(EXTRACTED ENTRIES)

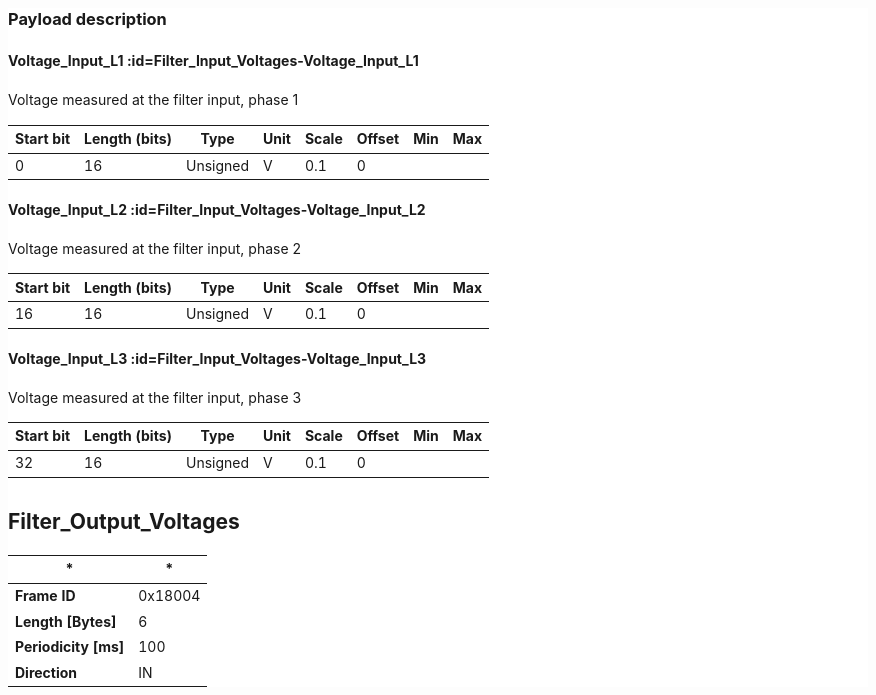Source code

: </div>


### Payload description

#### Voltage_Input_L1 :id=Filter_Input_Voltages-Voltage_Input_L1

Voltage measured at the filter input, phase 1


<div class="small-table compact-table">

| Start bit | Length (bits) | Type | Unit | Scale | Offset | Min | Max |
|-----------|---------------|------|------|-------|--------|-----|-----|
| 0 | 16 | Unsigned | V | 0.1 | 0 |   |   |

</div>

#### Voltage_Input_L2 :id=Filter_Input_Voltages-Voltage_Input_L2

Voltage measured at the filter input, phase 2


<div class="small-table compact-table">

| Start bit | Length (bits) | Type | Unit | Scale | Offset | Min | Max |
|-----------|---------------|------|------|-------|--------|-----|-----|
| 16 | 16 | Unsigned | V | 0.1 | 0 |   |   |

</div>

#### Voltage_Input_L3 :id=Filter_Input_Voltages-Voltage_Input_L3

Voltage measured at the filter input, phase 3


<div class="small-table compact-table">

| Start bit | Length (bits) | Type | Unit | Scale | Offset | Min | Max |
|-----------|---------------|------|------|-------|--------|-----|-----|
| 32 | 16 | Unsigned | V | 0.1 | 0 |   |   |

</div>




## Filter_Output_Voltages

<div class="noheader-table small-table compact-table">

| * | * |
|---|---|
| **Frame ID** | 0x18004 |
| **Length [Bytes]** | 6 |
| **Periodicity [ms]** | 100 |
| **Direction** | IN |
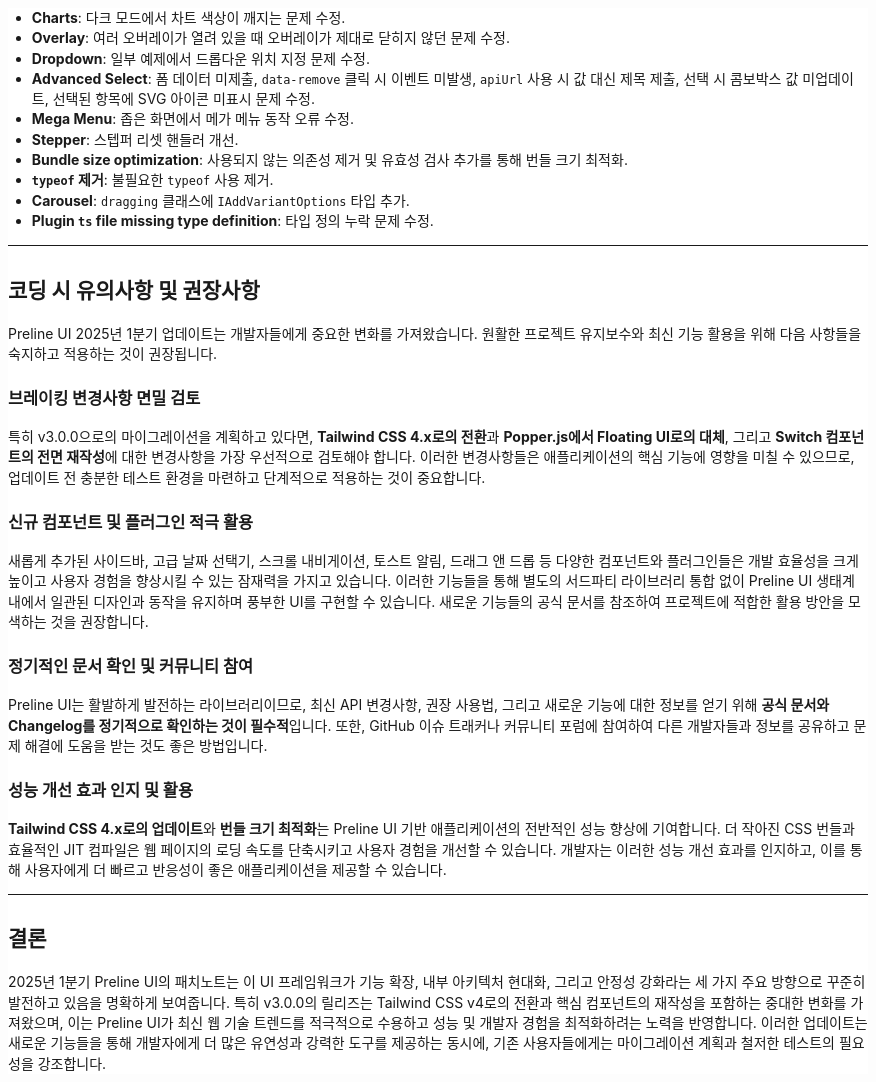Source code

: * **Charts**: 다크 모드에서 차트 색상이 깨지는 문제 수정.
* **Overlay**: 여러 오버레이가 열려 있을 때 오버레이가 제대로 닫히지 않던 문제 수정.
* **Dropdown**: 일부 예제에서 드롭다운 위치 지정 문제 수정.
* **Advanced Select**: 폼 데이터 미제출, `data-remove` 클릭 시 이벤트 미발생, `apiUrl` 사용 시 값 대신 제목 제출, 선택 시 콤보박스 값 미업데이트, 선택된 항목에 SVG 아이콘 미표시 문제 수정.
* **Mega Menu**: 좁은 화면에서 메가 메뉴 동작 오류 수정.
* **Stepper**: 스텝퍼 리셋 핸들러 개선.
* **Bundle size optimization**: 사용되지 않는 의존성 제거 및 유효성 검사 추가를 통해 번들 크기 최적화.
* **`typeof` 제거**: 불필요한 `typeof` 사용 제거.
* **Carousel**: `dragging` 클래스에 `IAddVariantOptions` 타입 추가.
* **Plugin `ts` file missing type definition**: 타입 정의 누락 문제 수정.

---

## 코딩 시 유의사항 및 권장사항

Preline UI 2025년 1분기 업데이트는 개발자들에게 중요한 변화를 가져왔습니다. 원활한 프로젝트 유지보수와 최신 기능 활용을 위해 다음 사항들을 숙지하고 적용하는 것이 권장됩니다.

### 브레이킹 변경사항 면밀 검토

특히 v3.0.0으로의 마이그레이션을 계획하고 있다면, **Tailwind CSS 4.x로의 전환**과 **Popper.js에서 Floating UI로의 대체**, 그리고 **Switch 컴포넌트의 전면 재작성**에 대한 변경사항을 가장 우선적으로 검토해야 합니다. 이러한 변경사항들은 애플리케이션의 핵심 기능에 영향을 미칠 수 있으므로, 업데이트 전 충분한 테스트 환경을 마련하고 단계적으로 적용하는 것이 중요합니다.

### 신규 컴포넌트 및 플러그인 적극 활용

새롭게 추가된 사이드바, 고급 날짜 선택기, 스크롤 내비게이션, 토스트 알림, 드래그 앤 드롭 등 다양한 컴포넌트와 플러그인들은 개발 효율성을 크게 높이고 사용자 경험을 향상시킬 수 있는 잠재력을 가지고 있습니다. 이러한 기능들을 통해 별도의 서드파티 라이브러리 통합 없이 Preline UI 생태계 내에서 일관된 디자인과 동작을 유지하며 풍부한 UI를 구현할 수 있습니다. 새로운 기능들의 공식 문서를 참조하여 프로젝트에 적합한 활용 방안을 모색하는 것을 권장합니다.

### 정기적인 문서 확인 및 커뮤니티 참여

Preline UI는 활발하게 발전하는 라이브러리이므로, 최신 API 변경사항, 권장 사용법, 그리고 새로운 기능에 대한 정보를 얻기 위해 **공식 문서와 Changelog를 정기적으로 확인하는 것이 필수적**입니다. 또한, GitHub 이슈 트래커나 커뮤니티 포럼에 참여하여 다른 개발자들과 정보를 공유하고 문제 해결에 도움을 받는 것도 좋은 방법입니다.

### 성능 개선 효과 인지 및 활용

**Tailwind CSS 4.x로의 업데이트**와 **번들 크기 최적화**는 Preline UI 기반 애플리케이션의 전반적인 성능 향상에 기여합니다. 더 작아진 CSS 번들과 효율적인 JIT 컴파일은 웹 페이지의 로딩 속도를 단축시키고 사용자 경험을 개선할 수 있습니다. 개발자는 이러한 성능 개선 효과를 인지하고, 이를 통해 사용자에게 더 빠르고 반응성이 좋은 애플리케이션을 제공할 수 있습니다.

---

## 결론

2025년 1분기 Preline UI의 패치노트는 이 UI 프레임워크가 기능 확장, 내부 아키텍처 현대화, 그리고 안정성 강화라는 세 가지 주요 방향으로 꾸준히 발전하고 있음을 명확하게 보여줍니다. 특히 v3.0.0의 릴리즈는 Tailwind CSS v4로의 전환과 핵심 컴포넌트의 재작성을 포함하는 중대한 변화를 가져왔으며, 이는 Preline UI가 최신 웹 기술 트렌드를 적극적으로 수용하고 성능 및 개발자 경험을 최적화하려는 노력을 반영합니다. 이러한 업데이트는 새로운 기능들을 통해 개발자에게 더 많은 유연성과 강력한 도구를 제공하는 동시에, 기존 사용자들에게는 마이그레이션 계획과 철저한 테스트의 필요성을 강조합니다.

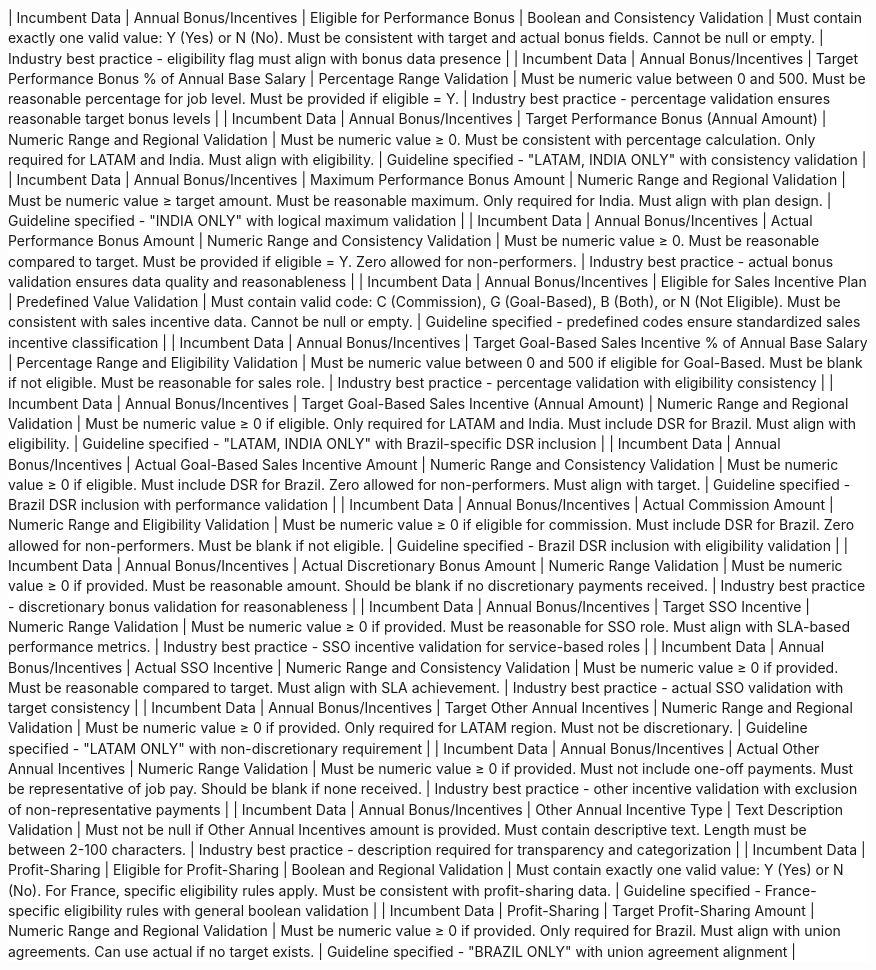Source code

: | Incumbent Data | Annual Bonus/Incentives | Eligible for Performance Bonus | Boolean and Consistency Validation | Must contain exactly one valid value: Y (Yes) or N (No). Must be consistent with target and actual bonus fields. Cannot be null or empty. | Industry best practice - eligibility flag must align with bonus data presence |
| Incumbent Data | Annual Bonus/Incentives | Target Performance Bonus % of Annual Base Salary | Percentage Range Validation | Must be numeric value between 0 and 500. Must be reasonable percentage for job level. Must be provided if eligible = Y. | Industry best practice - percentage validation ensures reasonable target bonus levels |
| Incumbent Data | Annual Bonus/Incentives | Target Performance Bonus (Annual Amount) | Numeric Range and Regional Validation | Must be numeric value ≥ 0. Must be consistent with percentage calculation. Only required for LATAM and India. Must align with eligibility. | Guideline specified - "LATAM, INDIA ONLY" with consistency validation |
| Incumbent Data | Annual Bonus/Incentives | Maximum Performance Bonus Amount | Numeric Range and Regional Validation | Must be numeric value ≥ target amount. Must be reasonable maximum. Only required for India. Must align with plan design. | Guideline specified - "INDIA ONLY" with logical maximum validation |
| Incumbent Data | Annual Bonus/Incentives | Actual Performance Bonus Amount | Numeric Range and Consistency Validation | Must be numeric value ≥ 0. Must be reasonable compared to target. Must be provided if eligible = Y. Zero allowed for non-performers. | Industry best practice - actual bonus validation ensures data quality and reasonableness |
| Incumbent Data | Annual Bonus/Incentives | Eligible for Sales Incentive Plan | Predefined Value Validation | Must contain valid code: C (Commission), G (Goal-Based), B (Both), or N (Not Eligible). Must be consistent with sales incentive data. Cannot be null or empty. | Guideline specified - predefined codes ensure standardized sales incentive classification |
| Incumbent Data | Annual Bonus/Incentives | Target Goal-Based Sales Incentive % of Annual Base Salary | Percentage Range and Eligibility Validation | Must be numeric value between 0 and 500 if eligible for Goal-Based. Must be blank if not eligible. Must be reasonable for sales role. | Industry best practice - percentage validation with eligibility consistency |
| Incumbent Data | Annual Bonus/Incentives | Target Goal-Based Sales Incentive (Annual Amount) | Numeric Range and Regional Validation | Must be numeric value ≥ 0 if eligible. Only required for LATAM and India. Must include DSR for Brazil. Must align with eligibility. | Guideline specified - "LATAM, INDIA ONLY" with Brazil-specific DSR inclusion |
| Incumbent Data | Annual Bonus/Incentives | Actual Goal-Based Sales Incentive Amount | Numeric Range and Consistency Validation | Must be numeric value ≥ 0 if eligible. Must include DSR for Brazil. Zero allowed for non-performers. Must align with target. | Guideline specified - Brazil DSR inclusion with performance validation |
| Incumbent Data | Annual Bonus/Incentives | Actual Commission Amount | Numeric Range and Eligibility Validation | Must be numeric value ≥ 0 if eligible for commission. Must include DSR for Brazil. Zero allowed for non-performers. Must be blank if not eligible. | Guideline specified - Brazil DSR inclusion with eligibility validation |
| Incumbent Data | Annual Bonus/Incentives | Actual Discretionary Bonus Amount | Numeric Range Validation | Must be numeric value ≥ 0 if provided. Must be reasonable amount. Should be blank if no discretionary payments received. | Industry best practice - discretionary bonus validation for reasonableness |
| Incumbent Data | Annual Bonus/Incentives | Target SSO Incentive | Numeric Range Validation | Must be numeric value ≥ 0 if provided. Must be reasonable for SSO role. Must align with SLA-based performance metrics. | Industry best practice - SSO incentive validation for service-based roles |
| Incumbent Data | Annual Bonus/Incentives | Actual SSO Incentive | Numeric Range and Consistency Validation | Must be numeric value ≥ 0 if provided. Must be reasonable compared to target. Must align with SLA achievement. | Industry best practice - actual SSO validation with target consistency |
| Incumbent Data | Annual Bonus/Incentives | Target Other Annual Incentives | Numeric Range and Regional Validation | Must be numeric value ≥ 0 if provided. Only required for LATAM region. Must not be discretionary. | Guideline specified - "LATAM ONLY" with non-discretionary requirement |
| Incumbent Data | Annual Bonus/Incentives | Actual Other Annual Incentives | Numeric Range Validation | Must be numeric value ≥ 0 if provided. Must not include one-off payments. Must be representative of job pay. Should be blank if none received. | Industry best practice - other incentive validation with exclusion of non-representative payments |
| Incumbent Data | Annual Bonus/Incentives | Other Annual Incentive Type | Text Description Validation | Must not be null if Other Annual Incentives amount is provided. Must contain descriptive text. Length must be between 2-100 characters. | Industry best practice - description required for transparency and categorization |
| Incumbent Data | Profit-Sharing | Eligible for Profit-Sharing | Boolean and Regional Validation | Must contain exactly one valid value: Y (Yes) or N (No). For France, specific eligibility rules apply. Must be consistent with profit-sharing data. | Guideline specified - France-specific eligibility rules with general boolean validation |
| Incumbent Data | Profit-Sharing | Target Profit-Sharing Amount | Numeric Range and Regional Validation | Must be numeric value ≥ 0 if provided. Only required for Brazil. Must align with union agreements. Can use actual if no target exists. | Guideline specified - "BRAZIL ONLY" with union agreement alignment |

(End EXTRACTED ENTRIES)

In the listing above, start at the line with "## 코딩 시 유의사항 및 권장사항", go on through the line with "### 브레이킹 변경사항 면밀 검토", and copy each of those lines exactly; leave out all the rest.

## 코딩 시 유의사항 및 권장사항

Preline UI 2025년 1분기 업데이트는 개발자들에게 중요한 변화를 가져왔습니다. 원활한 프로젝트 유지보수와 최신 기능 활용을 위해 다음 사항들을 숙지하고 적용하는 것이 권장됩니다.

### 브레이킹 변경사항 면밀 검토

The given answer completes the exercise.